◆ **TASK DESCRIPTION**
Go through the listing below. Copy each line that has the string "sides".

◆ **RECORDS TO PROCESS**
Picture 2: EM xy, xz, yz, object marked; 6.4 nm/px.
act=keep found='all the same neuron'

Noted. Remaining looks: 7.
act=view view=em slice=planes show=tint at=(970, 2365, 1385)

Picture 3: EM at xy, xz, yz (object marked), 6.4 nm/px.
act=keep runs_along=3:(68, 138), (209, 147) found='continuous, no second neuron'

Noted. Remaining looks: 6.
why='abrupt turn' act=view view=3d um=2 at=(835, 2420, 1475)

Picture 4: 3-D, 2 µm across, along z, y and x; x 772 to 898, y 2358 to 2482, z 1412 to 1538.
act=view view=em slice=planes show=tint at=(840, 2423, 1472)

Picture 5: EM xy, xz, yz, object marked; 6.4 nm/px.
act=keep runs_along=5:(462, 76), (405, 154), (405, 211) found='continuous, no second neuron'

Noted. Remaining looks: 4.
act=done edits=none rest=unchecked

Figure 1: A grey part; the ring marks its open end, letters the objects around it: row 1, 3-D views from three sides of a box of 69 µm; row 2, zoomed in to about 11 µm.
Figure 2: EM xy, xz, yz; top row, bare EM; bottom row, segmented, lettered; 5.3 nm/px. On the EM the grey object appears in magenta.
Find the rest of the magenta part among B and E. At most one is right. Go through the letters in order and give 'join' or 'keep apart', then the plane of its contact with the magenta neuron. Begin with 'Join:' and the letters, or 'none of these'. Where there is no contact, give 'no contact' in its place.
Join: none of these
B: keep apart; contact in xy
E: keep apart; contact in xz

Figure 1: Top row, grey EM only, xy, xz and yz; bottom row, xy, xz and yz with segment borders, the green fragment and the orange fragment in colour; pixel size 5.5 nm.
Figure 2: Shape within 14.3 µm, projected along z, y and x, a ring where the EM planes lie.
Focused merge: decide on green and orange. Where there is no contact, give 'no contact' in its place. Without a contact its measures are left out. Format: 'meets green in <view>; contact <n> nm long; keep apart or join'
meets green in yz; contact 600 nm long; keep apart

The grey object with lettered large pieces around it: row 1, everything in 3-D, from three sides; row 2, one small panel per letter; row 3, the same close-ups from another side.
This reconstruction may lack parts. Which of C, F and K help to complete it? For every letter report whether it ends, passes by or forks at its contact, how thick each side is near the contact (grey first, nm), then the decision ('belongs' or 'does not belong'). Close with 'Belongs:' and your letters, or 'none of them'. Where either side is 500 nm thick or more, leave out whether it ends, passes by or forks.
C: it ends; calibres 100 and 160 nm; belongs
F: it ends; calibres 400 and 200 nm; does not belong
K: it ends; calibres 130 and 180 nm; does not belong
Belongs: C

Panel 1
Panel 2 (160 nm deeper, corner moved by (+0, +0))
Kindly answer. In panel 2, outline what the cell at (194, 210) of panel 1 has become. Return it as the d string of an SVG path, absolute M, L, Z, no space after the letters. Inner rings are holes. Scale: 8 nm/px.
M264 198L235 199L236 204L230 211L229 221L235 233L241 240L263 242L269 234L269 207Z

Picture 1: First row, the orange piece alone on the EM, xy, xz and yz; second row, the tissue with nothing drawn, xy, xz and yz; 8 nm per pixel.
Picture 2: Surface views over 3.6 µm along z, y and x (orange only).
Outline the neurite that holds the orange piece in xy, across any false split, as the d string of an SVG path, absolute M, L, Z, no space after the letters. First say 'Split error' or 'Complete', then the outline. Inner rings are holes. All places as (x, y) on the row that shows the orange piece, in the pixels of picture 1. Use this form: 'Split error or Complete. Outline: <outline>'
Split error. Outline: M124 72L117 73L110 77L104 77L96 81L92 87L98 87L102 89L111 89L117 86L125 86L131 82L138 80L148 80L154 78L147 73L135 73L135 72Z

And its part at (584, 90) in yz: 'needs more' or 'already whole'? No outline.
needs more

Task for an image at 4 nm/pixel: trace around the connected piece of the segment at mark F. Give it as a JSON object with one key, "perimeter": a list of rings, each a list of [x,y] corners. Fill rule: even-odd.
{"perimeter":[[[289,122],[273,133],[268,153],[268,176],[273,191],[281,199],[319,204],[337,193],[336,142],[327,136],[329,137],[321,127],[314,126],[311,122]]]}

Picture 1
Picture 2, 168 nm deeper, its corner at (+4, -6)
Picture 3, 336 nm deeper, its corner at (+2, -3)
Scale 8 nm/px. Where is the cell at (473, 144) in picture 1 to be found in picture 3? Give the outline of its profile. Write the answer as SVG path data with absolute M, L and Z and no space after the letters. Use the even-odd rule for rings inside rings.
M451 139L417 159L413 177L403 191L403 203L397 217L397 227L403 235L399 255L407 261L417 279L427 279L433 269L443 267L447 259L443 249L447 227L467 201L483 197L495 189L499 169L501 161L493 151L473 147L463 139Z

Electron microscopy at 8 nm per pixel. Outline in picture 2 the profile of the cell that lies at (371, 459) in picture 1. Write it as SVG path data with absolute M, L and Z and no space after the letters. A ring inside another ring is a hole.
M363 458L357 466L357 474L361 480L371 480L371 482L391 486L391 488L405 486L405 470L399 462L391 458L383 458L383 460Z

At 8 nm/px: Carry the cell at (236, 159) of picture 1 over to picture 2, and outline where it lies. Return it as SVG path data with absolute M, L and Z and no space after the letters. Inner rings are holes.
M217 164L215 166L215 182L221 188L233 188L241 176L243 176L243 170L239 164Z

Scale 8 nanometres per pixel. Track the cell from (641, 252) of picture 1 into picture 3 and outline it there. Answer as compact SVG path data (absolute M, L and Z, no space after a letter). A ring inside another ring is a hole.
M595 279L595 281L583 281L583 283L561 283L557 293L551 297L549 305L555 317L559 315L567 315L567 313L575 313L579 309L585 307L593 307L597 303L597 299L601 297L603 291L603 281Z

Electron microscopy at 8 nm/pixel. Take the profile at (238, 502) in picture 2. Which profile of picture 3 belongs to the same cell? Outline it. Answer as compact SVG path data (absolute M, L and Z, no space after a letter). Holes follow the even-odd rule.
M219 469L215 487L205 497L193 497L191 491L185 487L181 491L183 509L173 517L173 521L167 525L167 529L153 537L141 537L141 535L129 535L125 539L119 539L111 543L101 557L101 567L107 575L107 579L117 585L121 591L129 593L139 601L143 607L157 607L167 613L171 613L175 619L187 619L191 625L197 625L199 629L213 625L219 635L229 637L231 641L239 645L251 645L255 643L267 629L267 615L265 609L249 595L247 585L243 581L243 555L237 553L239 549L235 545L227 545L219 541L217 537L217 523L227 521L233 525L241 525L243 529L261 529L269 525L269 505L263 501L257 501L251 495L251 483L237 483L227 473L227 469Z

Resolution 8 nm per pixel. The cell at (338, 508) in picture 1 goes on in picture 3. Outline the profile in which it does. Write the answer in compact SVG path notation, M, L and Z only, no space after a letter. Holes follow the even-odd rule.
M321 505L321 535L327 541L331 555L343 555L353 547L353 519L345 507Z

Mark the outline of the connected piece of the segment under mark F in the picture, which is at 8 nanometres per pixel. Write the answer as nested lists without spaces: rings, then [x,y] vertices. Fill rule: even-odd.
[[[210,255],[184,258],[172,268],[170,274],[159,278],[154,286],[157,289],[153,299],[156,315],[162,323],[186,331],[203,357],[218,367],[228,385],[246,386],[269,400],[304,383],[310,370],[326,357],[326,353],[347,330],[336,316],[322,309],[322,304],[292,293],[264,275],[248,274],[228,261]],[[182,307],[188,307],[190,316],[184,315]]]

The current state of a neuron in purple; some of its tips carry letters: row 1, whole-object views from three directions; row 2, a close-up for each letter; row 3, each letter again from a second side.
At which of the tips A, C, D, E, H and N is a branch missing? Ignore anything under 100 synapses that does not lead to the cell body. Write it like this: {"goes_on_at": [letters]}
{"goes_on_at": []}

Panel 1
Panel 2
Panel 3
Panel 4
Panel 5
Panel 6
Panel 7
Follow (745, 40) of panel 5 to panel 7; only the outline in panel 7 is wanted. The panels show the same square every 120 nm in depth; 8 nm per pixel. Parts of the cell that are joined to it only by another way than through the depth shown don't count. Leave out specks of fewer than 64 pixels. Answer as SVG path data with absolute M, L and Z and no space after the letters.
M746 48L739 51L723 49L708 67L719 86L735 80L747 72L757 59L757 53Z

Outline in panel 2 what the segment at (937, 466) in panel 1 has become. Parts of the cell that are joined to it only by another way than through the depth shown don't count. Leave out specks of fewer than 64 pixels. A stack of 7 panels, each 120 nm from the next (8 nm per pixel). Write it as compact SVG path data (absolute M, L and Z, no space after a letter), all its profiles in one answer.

◆ **TASK RESPONSE**
Figure 1: A grey part; the ring marks its open end, letters the objects around it: row 1, 3-D views from three sides of a box of 69 µm; row 2, zoomed in to about 11 µm.
The grey object with lettered large pieces around it: row 1, everything in 3-D, from three sides; row 2, one small panel per letter; row 3, the same close-ups from another side.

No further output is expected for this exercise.